CLEVELAND - Law enforcement officers in Cleveland are calling a recent twerking incident one of the strangest on record.
Officer Radley Zippertino with the CPD said that he answered a call to The Setting Sun Senior Folks Home in the south side of the city.
When he got there he noticed an elderly gentleman lying on the front porch in tremendous pain.
Officer Zippertino was told by one of the other residents that the man's name was Talbot F. Dotdiffin and that the 102-year-old man had been injured by Effie Shillspoon, 93, while she was twerking him.
The resident said that old Talbot told (Effie) that he wanted no part of her fiddling with him but as everyone at the home knows, Effie never ever listens to anyone and she moves to the beat of her own drummer.
Effie admitted to Officer Zippertino that she has twerked half a dozen of the home's elderly gents and all six said that it brought back memories of when they were all young studs.
She then said that old Talbot is just an old fuddy duddy whose idea of a good time is putting his dentures in and out of his mouth while watching reruns of Cheers.
Officer Zippertino had to arrest Mrs.
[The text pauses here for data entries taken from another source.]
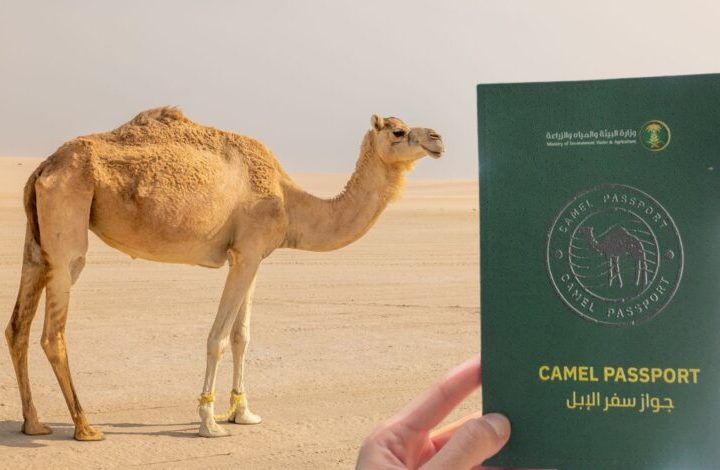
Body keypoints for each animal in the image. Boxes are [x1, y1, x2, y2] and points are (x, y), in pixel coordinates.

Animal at [4, 107, 444, 440]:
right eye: (399, 130)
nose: (437, 138)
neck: (290, 202)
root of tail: (45, 166)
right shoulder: (247, 251)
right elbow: (217, 337)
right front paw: (209, 422)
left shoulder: (249, 256)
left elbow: (241, 336)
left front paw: (243, 412)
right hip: (69, 216)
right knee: (54, 329)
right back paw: (85, 427)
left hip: (37, 236)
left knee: (17, 324)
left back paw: (34, 423)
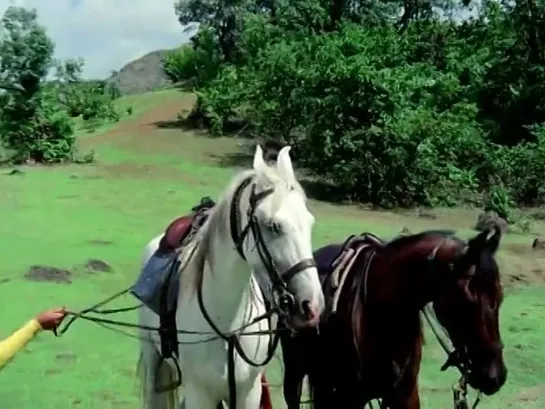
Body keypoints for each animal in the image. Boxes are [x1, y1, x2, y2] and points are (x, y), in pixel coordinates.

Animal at [136, 145, 326, 408]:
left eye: (310, 223)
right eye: (273, 226)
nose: (312, 305)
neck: (228, 329)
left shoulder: (249, 393)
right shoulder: (199, 394)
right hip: (153, 356)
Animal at [280, 228, 506, 406]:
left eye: (500, 298)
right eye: (467, 301)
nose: (495, 375)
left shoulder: (405, 395)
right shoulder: (350, 396)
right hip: (297, 372)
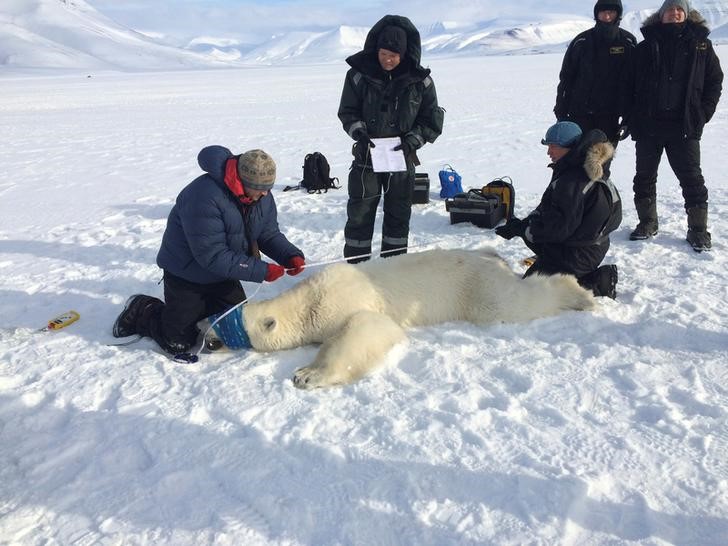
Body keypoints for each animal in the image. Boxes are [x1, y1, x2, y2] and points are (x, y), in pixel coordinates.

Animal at [215, 246, 592, 386]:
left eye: (225, 328)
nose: (206, 338)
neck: (310, 298)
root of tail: (490, 256)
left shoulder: (347, 302)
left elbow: (367, 328)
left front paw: (307, 375)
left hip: (479, 289)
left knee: (514, 304)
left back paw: (580, 294)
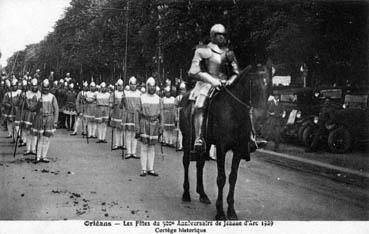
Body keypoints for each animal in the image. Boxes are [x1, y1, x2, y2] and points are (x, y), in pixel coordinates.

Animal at [179, 65, 262, 220]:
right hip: (187, 138)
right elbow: (221, 178)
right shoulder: (221, 148)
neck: (233, 110)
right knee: (186, 162)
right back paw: (186, 194)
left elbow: (233, 178)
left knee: (200, 164)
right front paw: (220, 212)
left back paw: (203, 194)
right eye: (253, 84)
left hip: (205, 144)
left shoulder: (238, 149)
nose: (261, 112)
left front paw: (231, 211)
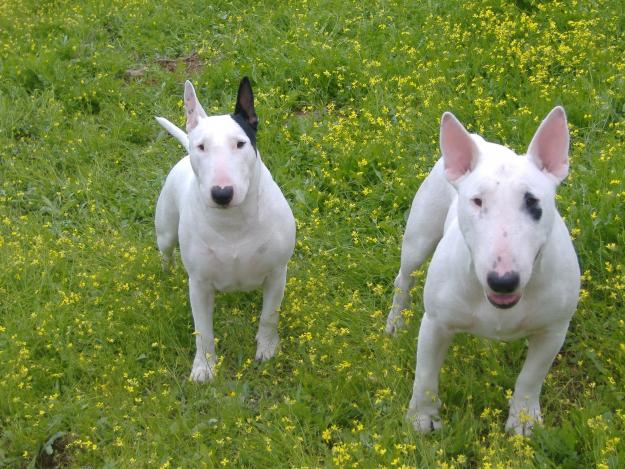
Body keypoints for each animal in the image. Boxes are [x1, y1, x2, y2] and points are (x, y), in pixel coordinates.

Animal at [154, 77, 294, 380]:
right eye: (201, 147)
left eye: (240, 143)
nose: (222, 193)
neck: (233, 223)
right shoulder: (199, 284)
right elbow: (203, 331)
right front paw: (204, 367)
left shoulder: (277, 273)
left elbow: (269, 316)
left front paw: (267, 349)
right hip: (165, 232)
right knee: (166, 253)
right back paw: (167, 274)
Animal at [386, 107, 580, 436]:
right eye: (476, 201)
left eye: (533, 201)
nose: (503, 281)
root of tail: (481, 139)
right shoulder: (435, 323)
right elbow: (425, 376)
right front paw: (422, 419)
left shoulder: (554, 330)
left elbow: (531, 377)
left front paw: (523, 421)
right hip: (419, 237)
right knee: (404, 277)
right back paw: (395, 322)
Shilllspoon. He drove her down to police headquarters where she was fingerprinted, photographed, and released after about 20 minutes of questioning.
SIDENOTE: A doctor at the clinic where Talbot was treated said that he just had a bit of bruising to his crotch region but he should be fine in about a month or so. He was however cautioned not to ride a bike or horse and to definitely stay the hell away from Effie Shillspoon.